Contrary to how tumors operate while still in the kidney, metastatic kidney cancers rely heavily on mitochondrial metabolism, according to new research from Children’s Medical Center Research Institute at UT Southwestern (CRI) published in Nature.
Studying various types of kidney cancer in 80 UT Southwestern patients, Ralph DeBerardinis, M.D., Ph.D., CRI Professor and Howard Hughes Medical Institute (HHMI) Investigator, and first author Divya Bezwada, Ph.D., collaborated with surgeons from UTSW Department of Urology to track how kidney cancers use sugar and other nutrients from the blood.
Their main discovery is that the mitochondrial electron transport chain, a pathway that allows cells to produce energy from nutrients, is much more active in tumors that have metastasized than in tumors still growing in the kidney.
“Ultimately the findings could lead to better ways to treat patients with metastatic cancer or reduce the risk of metastasis in patients with localized cancers at risk of spreading,” Dr. DeBerardinis said. “The challenge now is to understand how these key aspects of mitochondrial metabolism become activated, why they stimulate metastasis, and whether we can safely block them.”
These new insights build on earlier CRI discoveries about how some metabolic activities allow cancer cells to overcome natural barriers to metastasis, Dr. DeBerardinis added.
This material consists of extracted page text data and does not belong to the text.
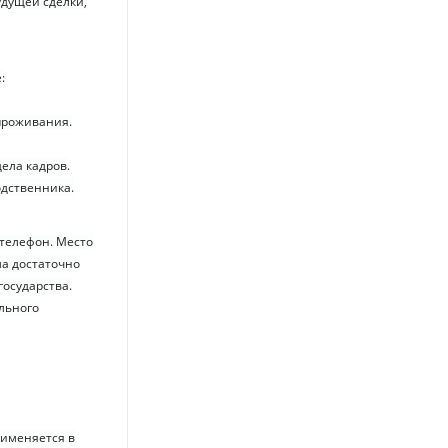
удущей сделки,
:
проживания.
ела кадров.
одственника.
телефон. Место
ма достаточно
осударства.
льного
именяется в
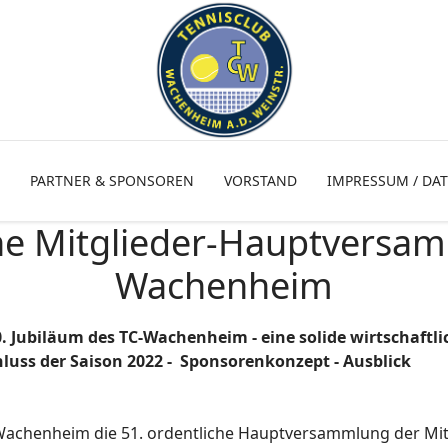
PARTNER & SPONSOREN
VORSTAND
IMPRESSUM / DA
che Mitglieder-Hauptversa
Wachenheim
0. Jubiläum
des TC-Wachenheim - eine s
olide wirtschaftli
hluss der Saison 2022 - Sponsorenkonzept - Ausblick
 Wachenheim die 51. ordentliche Hauptversammlung der Mit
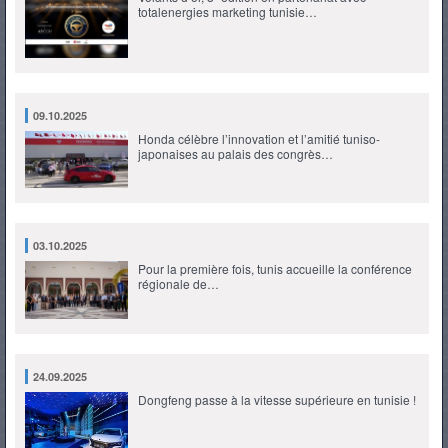
totalenergies marketing tunisie…
09.10.2025
Honda célèbre l’innovation et l’amitié tuniso-
japonaises au palais des congrès…
03.10.2025
Pour la première fois, tunis accueille la conférence
régionale de…
24.09.2025
Dongfeng passe à la vitesse supérieure en tunisie !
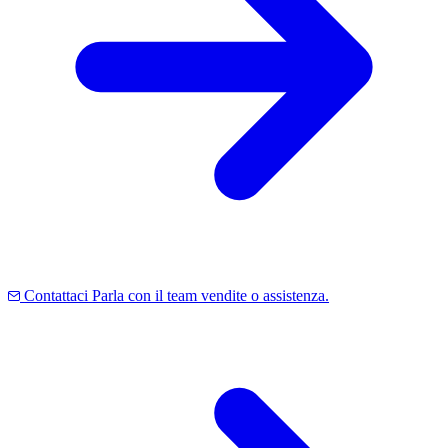
Contattaci
Parla con il team vendite o assistenza.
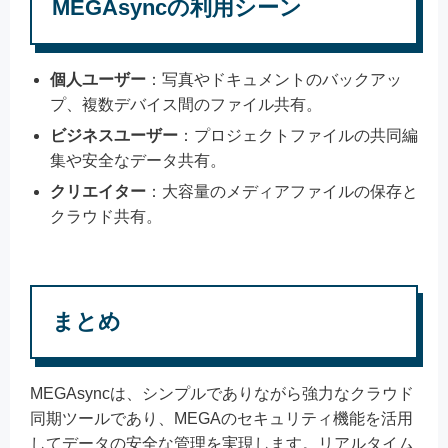
MEGAsyncの利用シーン
個人ユーザー
：写真やドキュメントのバックアッ
プ、複数デバイス間のファイル共有。
ビジネスユーザー
：プロジェクトファイルの共同編
集や安全なデータ共有。
クリエイター
：大容量のメディアファイルの保存と
クラウド共有。
まとめ
MEGAsyncは、シンプルでありながら強力なクラウド
同期ツールであり、MEGAのセキュリティ機能を活用
してデータの安全な管理を実現します。リアルタイム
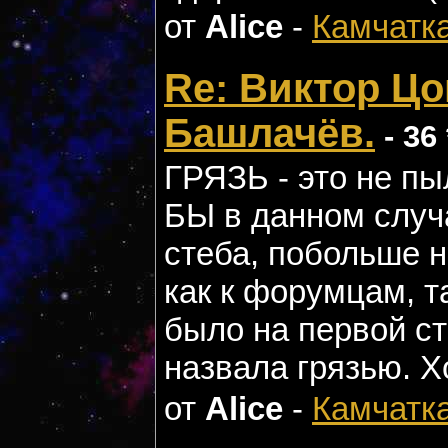
от
Alice
-
Камчатк
Re: Виктор Цо
Башлачёв.
- 36 
ГРЯЗЬ - это не п
БЫ в данном случа
стеба, побольше 
как к форумцам, та
было на первой с
назвала грязью. Х
от
Alice
-
Камчатк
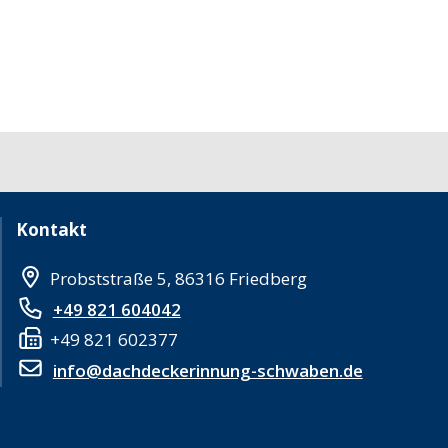
Kontakt
Probststraße 5, 86316 Friedberg
+49 821 604042
+49 821 602377
info@dachdeckerinnung-schwaben.de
“For a century, the dominant idea in cancer biology was that aggressive tumors turn off mitochondrial metabolism in order to grow and spread. The new research – which studied cancer metabolism directly in patients – shows the opposite: Activating mitochondrial metabolism drives metastasis,” Dr. DeBerardinis said. “Metastasis is the most important cause of cancer-related deaths in patients with cancers of the kidney and most other organs. Metastatic tumors are the ones we most need to treat.”
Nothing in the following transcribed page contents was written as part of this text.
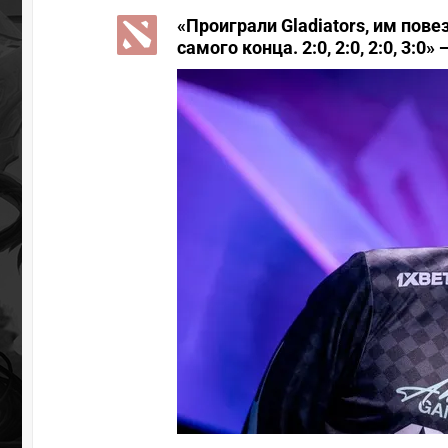
«Проиграли Gladiators, им пове
самого конца. 2:0, 2:0, 2:0, 3:0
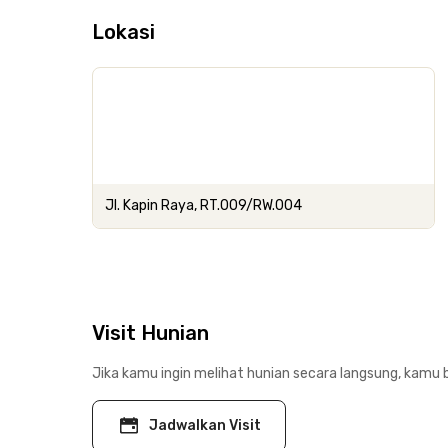
Lokasi
Jl. Kapin Raya, RT.009/RW.004
Visit Hunian
Jika kamu ingin melihat hunian secara langsung, kamu b
Jadwalkan Visit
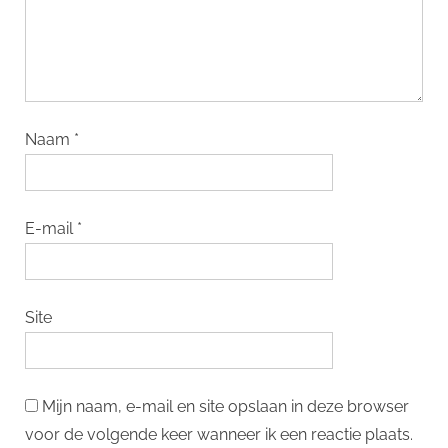
Naam
*
E-mail
*
Site
Mijn naam, e-mail en site opslaan in deze browser
voor de volgende keer wanneer ik een reactie plaats.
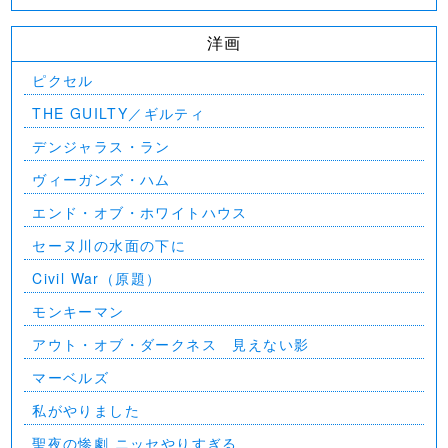
洋画
ピクセル
THE GUILTY／ギルティ
デンジャラス・ラン
ヴィーガンズ・ハム
エンド・オブ・ホワイトハウス
セーヌ川の水面の下に
Civil War（原題）
モンキーマン
アウト・オブ・ダークネス 見えない影
マーベルズ
私がやりました
聖夜の惨劇 ニッセやりすぎる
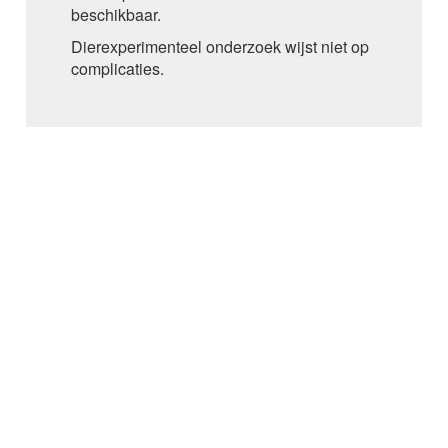
beschikbaar.
AMISULPRIDE
AMITRIPTYLINE
Dierexperimenteel onderzoek wijst niet op
AMIVANTAMAB
complicaties.
AMLODIPINE
AMLODIPINE / VALSARTAN /
HYDROCHLOORTHIAZIDE
AMOROLFINE
AMOXICILLINE
AMOXICILLINE / CLAVULAANZUUR
AMSACRINE
AMYL-M-CRESOL+DICHLOORBENZYLALCOHOL
AMYL-M-CRESOL+DICHLOORBENZYLALCOHOL /
LIDOCAINE bucco-faryngeaal
AMYL-M-CRESOL+DICHLOORBENZYLALCOHOL /
LIDOCAINE buccaal
ANAGRELIDE
ANAKINRA
ANASTROZOL
ANDEXANET alfa
ANETHOLTRITHION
Vitaly Margulis, M.D., Professor of Urology and a member of the Harold C. Simmons Comprehensive Cancer Center at UT Southwestern, led the clinical collaboration.
“Most cancer metabolism studies are performed on cells in a dish, which might have little relevance to real tumors. This study is one of the few that examines metabolism where it matters most: in patients,” Dr. Margulis said. “I hope we can move these findings forward for therapy or early prediction of tumors with high metastatic potential. That would add to the personalized cancer management approach we use for every patient with kidney cancer here at UT Southwestern.”
The key technology used by CRI scientists involved the intravenous administration of nontoxic, labeled forms of several different nutrients to patients during surgical removal of their tumors. Samples of the tumors were then analyzed to determine whether the label had moved from the original nutrient to other chemical compounds, a sign that metabolism had occurred. Analysis of several nutrients allowed the team to determine that mitochondrial activity was low in tumors growing in the kidney but higher when these tumors had metastasized to other organs, including the liver, lungs, and brain.
Researchers’ findings further suggested mitochondrial activity might stimulate metastasis. To test this, scientists used mouse models of kidney cancer capable of metastasizing to the lungs. Working with Giannicola Genovese, M.D., Ph.D., and Luigi Perelli, M.D., Ph.D., at The University of Texas MD Anderson Cancer Center, Drs. DeBerardinis and Bezwada led a study that discovered inhibiting mitochondrial activity reduces lung metastasis without affecting tumor growth in the kidney. On the other hand, activating mitochondrial activity causes the tumors to metastasize much more frequently, even though their growth in the kidney was unaffected.
“This study is an important step to developing metabolic readouts that can predict which patients need more aggressive surveillance, surgery, or other treatments,” said Dr. Bezwada, a former DeBerardinis Lab researcher who received her Ph.D. In Cancer Biology from UTSW in 2023. “We think these new findings will help us understand the metabolic needs of kidney cancer cells growing in patients, and, most importantly, how these needs change during metastasis.”